**Selected excerpt**

Iran has seen its most widespread anti-government protests in weeks, after small crowds marched overnight in Tehran and a number of other cities.
Videos showed people chanting “Woman, life, freedom” and “Death to Khamenei” – a reference to the supreme leader.
It followed calls to mark the 40th day of mourning for two men executed on protest-related charges, Mohammad Mehdi Karami and Seyed Mohammad Hosseini.
The UN said they had faced unfair trials based on coerced confessions.
Protests swept across the country in September following the death in custody of Mahsa Amini, a 22-year-old woman who was detained by morality police for allegedly not wearing her hijab properly.
The authorities have portrayed them as “rioters” and responded with force.
So far, at least 529 protesters have been killed and nearly 20,000 arrested, according to the Human Rights Activists’ News Agency (HRANA). Four protesters have been hanged since December, while 107 others have reportedly been sentenced to death or charged with murder.

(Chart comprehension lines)
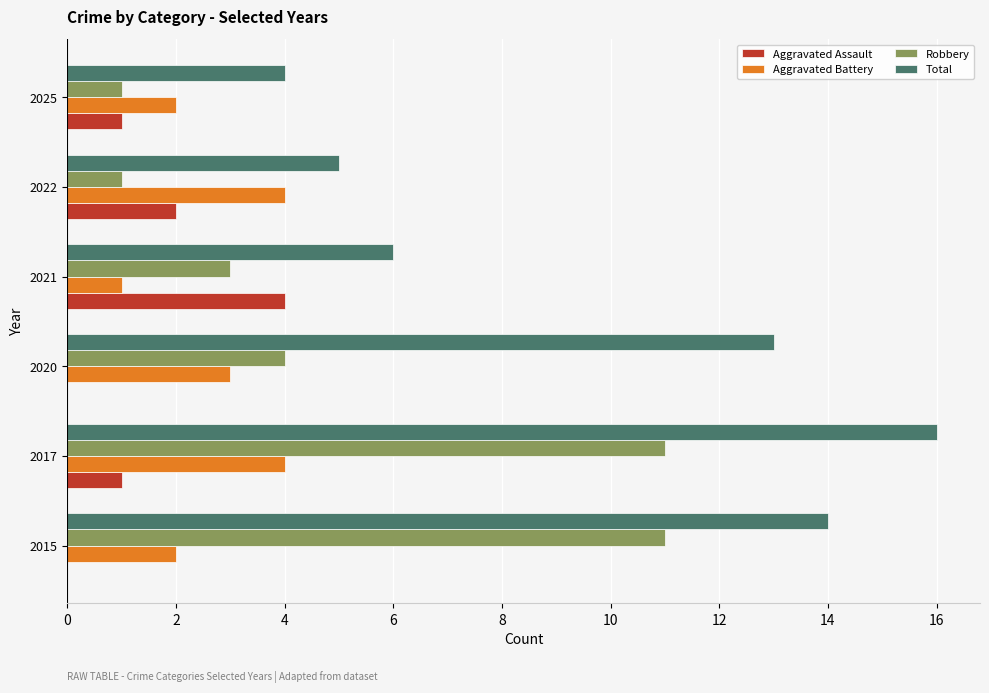

Which series has the largest range (max minus min)?

Total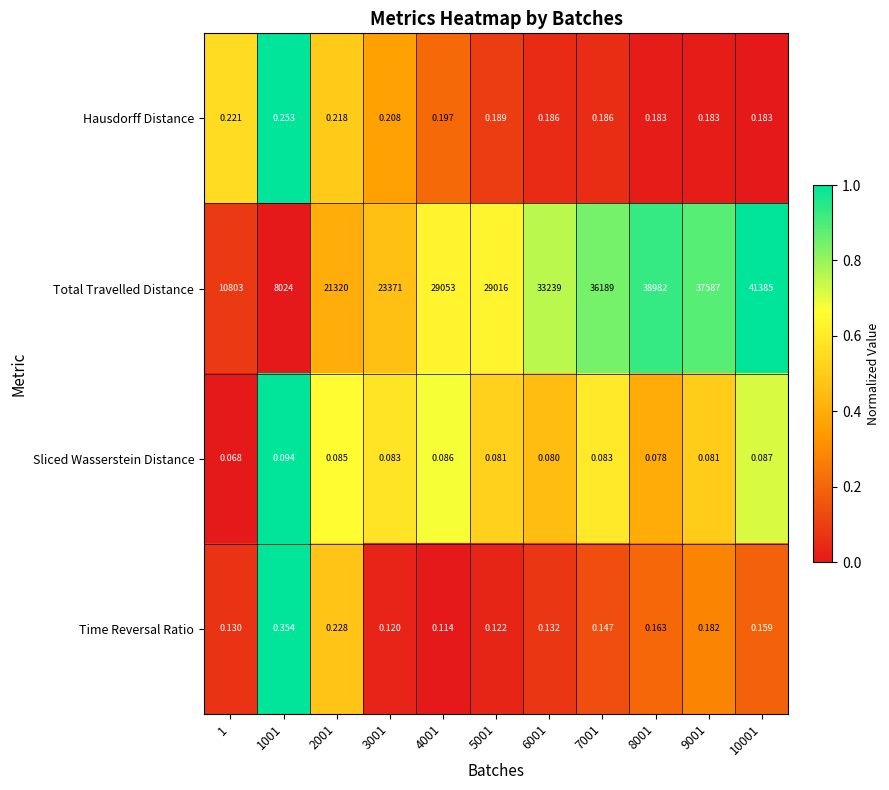

At 8001, list the series in order from largest to smallest.

Total Travelled Distance, Hausdorff Distance, Time Reversal Ratio, Sliced Wasserstein Distance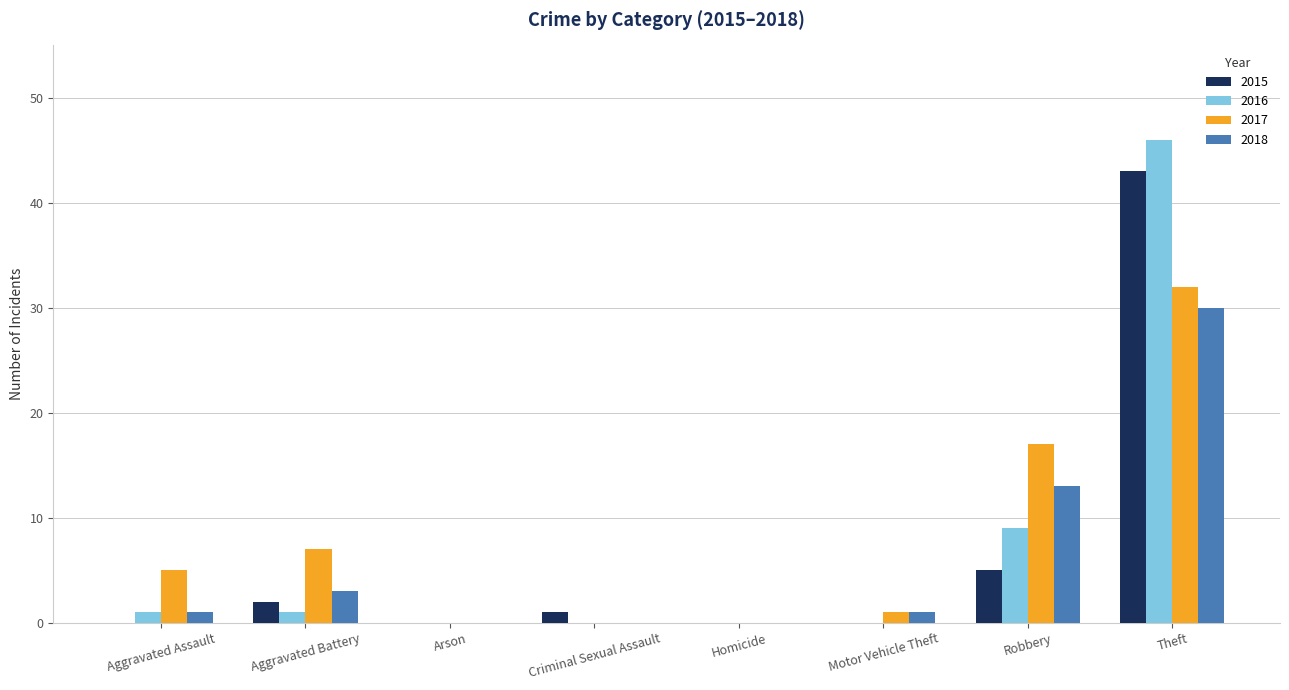

What is the sum of all 2016 values?

57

**The problem**
List every person named in the article on the Iran protests. These lines are separate material, unrelated to the article on the Iran protests.

**Answer for the task**
Khamenei, Mohammad Mehdi Karami, Seyed Mohammad Hosseini, Mahsa Amini